İllerden temsilci getirtilmesi için o tarihten başlayarak, benim
Erzurum'a gelişime kadar ve ondan sonra da bu konuda pek çok gayret
sarfetti.
Ancak, o günlerin şartları içinde böyle bir maksadın gerçekleştirilmesindeki
güçlüğün büyüklüğü kolaylıkla takdir olunur. Kongrenin toplanma
günü olan 23 Temmuz yaklaştığı halde, illerden gönderilmesi gereken
temsilciler seçilip gönderilmiyordu.
Halbuki, bu kongrenin toplanmasını sağlamak artık pek önemli olmuştu.
Bu sebeple tarafımızdan da ciddî teşebbüslerde bulunmak gerekir.
İllerin her birine açık telgraflar gönderildiği gibi, bir yandan
da şifreli telgraflarla valilere, komutanlara gereken tebligatta
bulunuldu. Sonunda, on üç günlük bir gecikme ile yeterince temsilci
getirtilerek kongreyi toplama gerçekleştirilebildi.
Efendiler, Millî Mücadele'ye ordu mensuplarının desteğini sağlamak,
askerî ve millî mücadeleyi biribiri ile uyumlu olarak yürütmek işi
de son derece önemli idi.
Trabzon'daki tümen vekâletle idare ediliyordu. Asıl komutanı Hâlit
Bey Bayburt'ta gizlenmişti. Hâlit Bey'i gizlendiği yerden çıkartmak
iki bakımdan gerekli idi. Biri ve en önemlisi, İstanbul'a çağırılmanın
ve bir emre uymamanın gizlenmeyi gerektirecek nitelikte olmadığını
millete ve özellikle ordu mensuplarına göstererek manevî gücü yükseltmek
içindi. Diğeri de, sahilde önemli bir nokta olan Trabzon'a dışarıdan
bir saldırı olduğu takdirde, oradaki tümenin başında gözü pek bir
komutan bulundurmak maksadına dayanıyordu.
Bundan dolayı, Hâlit Bey ' i Erzurum'a getirttim. Kendisine bizzat
özel bir talimat verdikten sonra, gerektiğinde derhal tümeninin
başına geçmek üzere Maçka'da bulunması için de emir verdirdim.

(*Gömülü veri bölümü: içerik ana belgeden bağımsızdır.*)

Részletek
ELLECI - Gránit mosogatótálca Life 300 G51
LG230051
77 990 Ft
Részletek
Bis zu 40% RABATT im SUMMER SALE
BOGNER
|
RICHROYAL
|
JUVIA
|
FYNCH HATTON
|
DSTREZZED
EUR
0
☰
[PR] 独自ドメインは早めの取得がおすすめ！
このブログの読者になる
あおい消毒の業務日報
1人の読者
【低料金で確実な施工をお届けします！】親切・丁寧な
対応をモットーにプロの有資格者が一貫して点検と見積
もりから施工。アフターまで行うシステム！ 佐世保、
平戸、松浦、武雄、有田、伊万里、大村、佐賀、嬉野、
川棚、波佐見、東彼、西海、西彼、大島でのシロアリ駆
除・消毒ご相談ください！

Biz bu işlerle ugraşırken, bir yandan da, İstanbul da Harbiye Nezareti
makamında bulunan Ferit Paşa' nın ve Padişahın, İstanbula dönmemi
sağlamak üzere biribiri ardınca çekilen aldatıcı telgraflarına da
türlü karşılıklar vermekle vakit kaybına mecbur oluyorduk.